En 2023, une analyse montrait que plus d’un million de dépôts publics sur GitHub contenaient des clés API, mots de passe de base de données, etc. Ce n’est pas de la maladresse — souvent un oubli : config de test non supprimée, ou .env commité par accident.

Un ami en machine learning : son équipe a open-sourcé du code d’entraînement sur GitHub avec les identifiants AWS. En 24 heures, quelqu’un a lancé des instances GPU pour miner. Facture : plus de 20 000 dollars.

Cas 2 : historique CI/CD

Les outils CI/CD (Jenkins, GitLab CI, etc.) conservent souvent les logs de build avec les variables d’environnement. Sans masquage, ces logs deviennent une bibliothèque de mots de passe.
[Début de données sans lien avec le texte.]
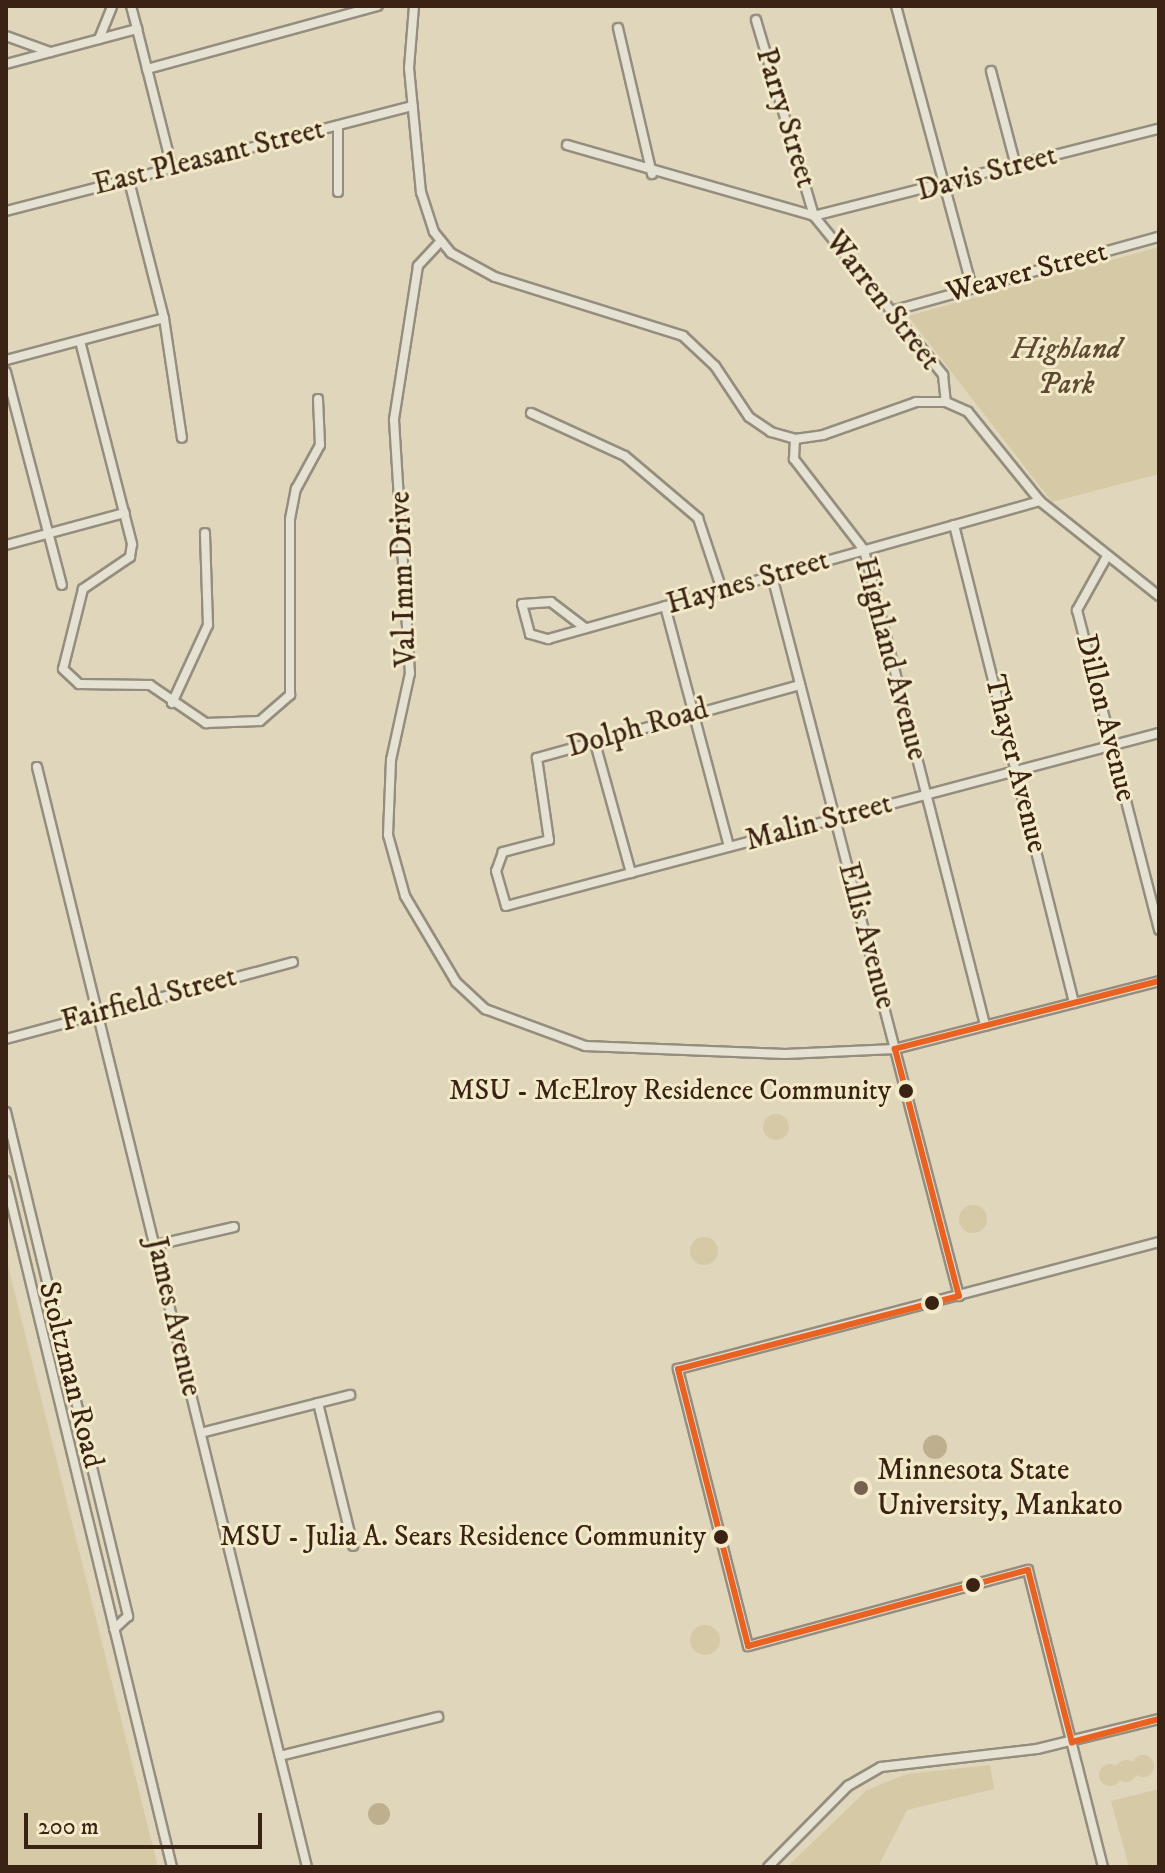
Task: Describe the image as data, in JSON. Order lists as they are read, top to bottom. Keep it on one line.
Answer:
{"streets":{"street":["Parry Street","East Pleasant Street","Davis Street","Weaver Street","Warren Street","Val Imm Drive","Haynes Street","Highland Avenue","Dillon Avenue","Dolph Road","Thayer Avenue","Malin Street","Ellis Avenue","Fairfield Street","James Avenue","Stoltzman Road"]},"crossings":[["Parry Street","Davis Street"],["Parry Street","Warren Street"],["Davis Street","Warren Street"],["Weaver Street","Warren Street"],["Warren Street","Haynes Street"],["Warren Street","Dillon Avenue"],["Val Imm Drive","Highland Avenue"],["Val Imm Drive","Thayer Avenue"],["Val Imm Drive","Ellis Avenue"],["Haynes Street","Highland Avenue"],["Haynes Street","Thayer Avenue"],["Haynes Street","Ellis Avenue"],["Highland Avenue","Malin Street"],["Dillon Avenue","Malin Street"],["Dolph Road","Malin Street"],["Dolph Road","Ellis Avenue"],["Thayer Avenue","Malin Street"],["Malin Street","Ellis Avenue"],["Fairfield Street","James Avenue"]],"parks":["Highland Park"],"places":["MSU - McElroy Residence Community","Minnesota State University, Mankato","MSU - Julia A. Sears Residence Community"],"scale_bar":"200 m"}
Un projet avec GitLab CI : un collègue partant avait donné l’accès au dépôt à une équipe externe. Quelqu’un a fouillé l’historique des builds et récupéré les infos de connexion à la base de production. Heureusement, ils nous ont prévenus pour aider — et s’ils avaient eu de mauvaises intentions ?
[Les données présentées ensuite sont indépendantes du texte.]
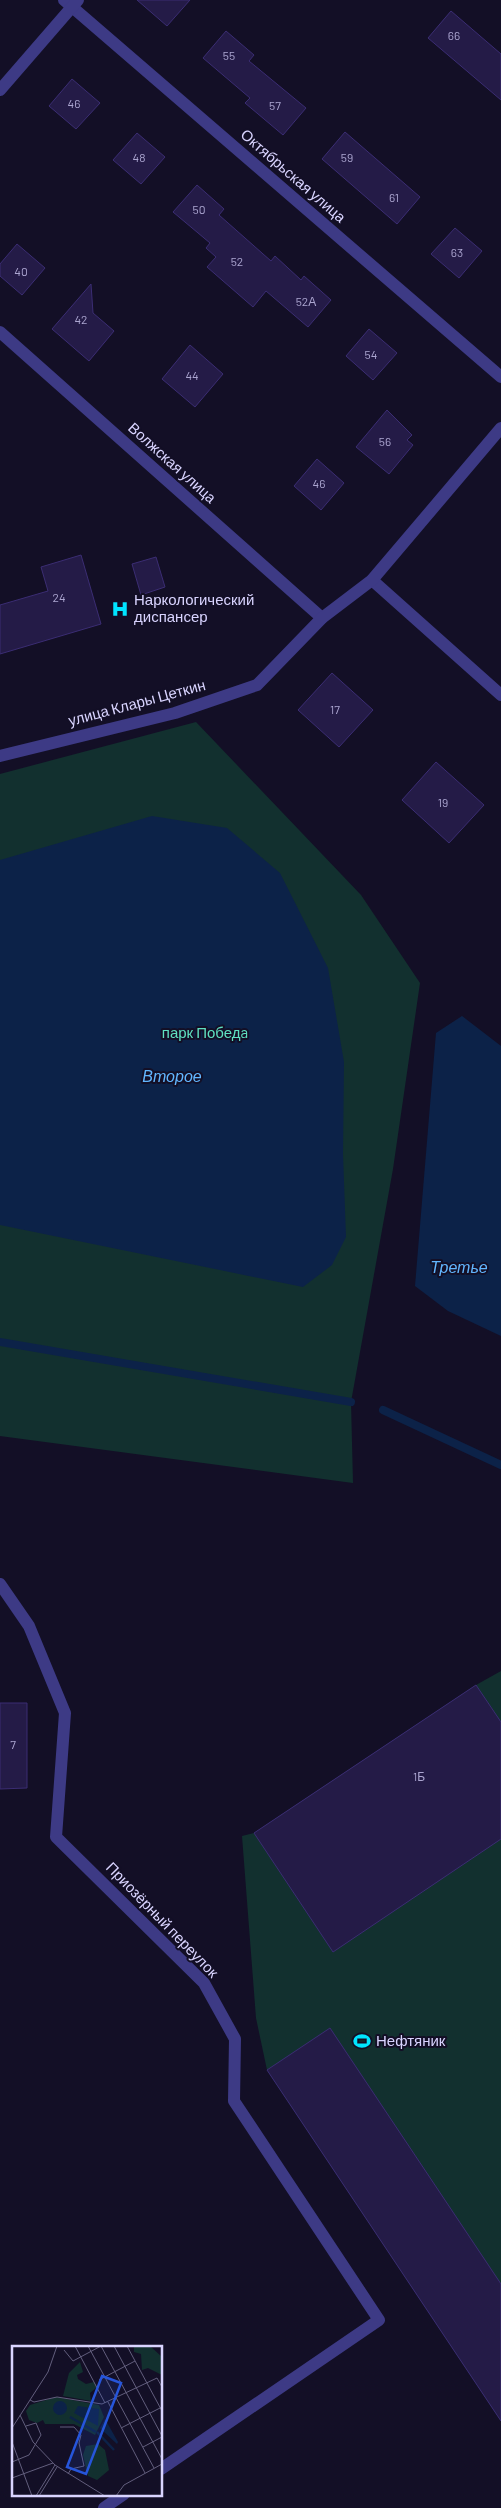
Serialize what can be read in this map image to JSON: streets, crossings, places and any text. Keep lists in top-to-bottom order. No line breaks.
{"streets":{"street":["Октябрьская улица","Волжская улица","улица Клары Цеткин","Приозёрный переулок"]},"crossings":[["Волжская улица","улица Клары Цеткин"]],"water":["Второе","Третье"],"parks":["парк Победa"],"places":{"hospital":["Наркологический диспансер"],"sports":["Нефтяник"]},"house_numbers":["66","55","46","57","48","59","61","50","63","52","40","52А","42","54","44","56","46","24","17","19","7","1Б"]}
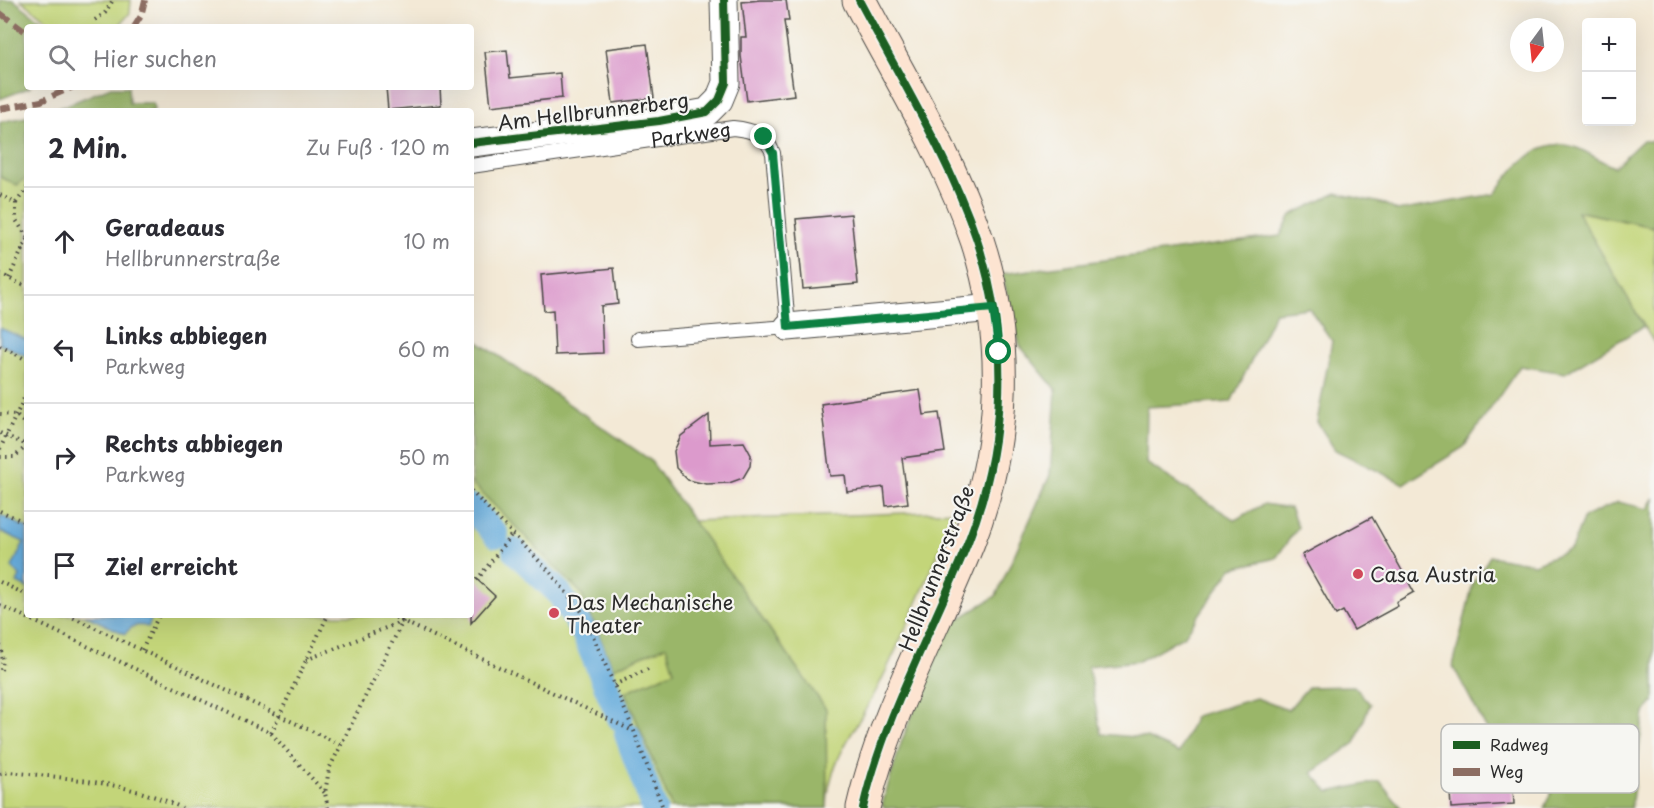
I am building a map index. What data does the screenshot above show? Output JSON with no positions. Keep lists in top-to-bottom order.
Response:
{
  "streets": {
    "street": ["Am Hellbrunnerberg", "Hellbrunnerstraße"],
    "lane": ["Parkweg"]
  },
  "places": ["Casa Austria", "Das Mechanische Theater"],
  "legend": ["Radweg", "Weg"],
  "north": "bottom",
  "page": {
    "map_buttons": ["+", "−"],
    "search": "Hier suchen",
    "heading": ["2 Min.", "Zu Fuß · 120 m"],
    "list": [
      ["Geradeaus", "Hellbrunnerstraße", "10 m"],
      ["Links abbiegen", "Parkweg", "60 m"],
      ["Rechts abbiegen", "Parkweg", "50 m"],
      "Ziel erreicht"
    ]
  }
}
Cas 3 : scan d’images Docker Hub

Un rapport de sécurité d’Alibaba : en scannant des images Docker publiques, 76 % présentaient des vulnérabilités, dont beaucoup avec des identifiants codés en dur.
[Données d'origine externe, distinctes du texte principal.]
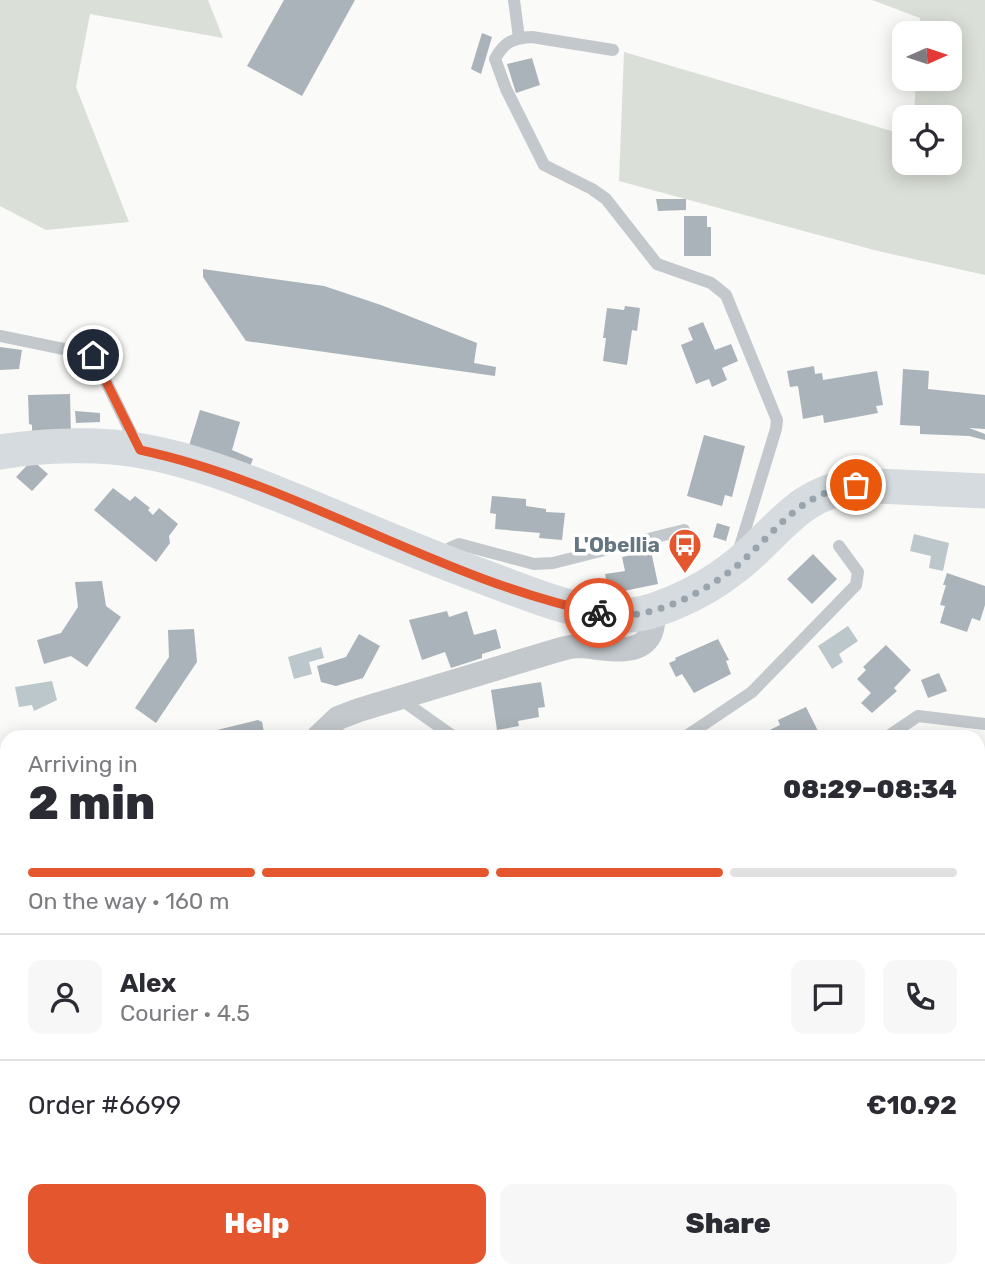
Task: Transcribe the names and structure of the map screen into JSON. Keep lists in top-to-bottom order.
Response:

Certaines entreprises poussent des images internes sur Docker Hub public en pensant « personne ne s’intéressera à notre petite boîte ». Des crawlers automatisés scannent en permanence. Votre image peut être analysée en quelques minutes.

Ce n’est pas pour effrayer — ces problèmes arrivent vraiment, plus souvent qu’on ne le croit. Et on peut les éviter.

Qu’est-ce que Docker Secrets ? Comment l’utiliser ?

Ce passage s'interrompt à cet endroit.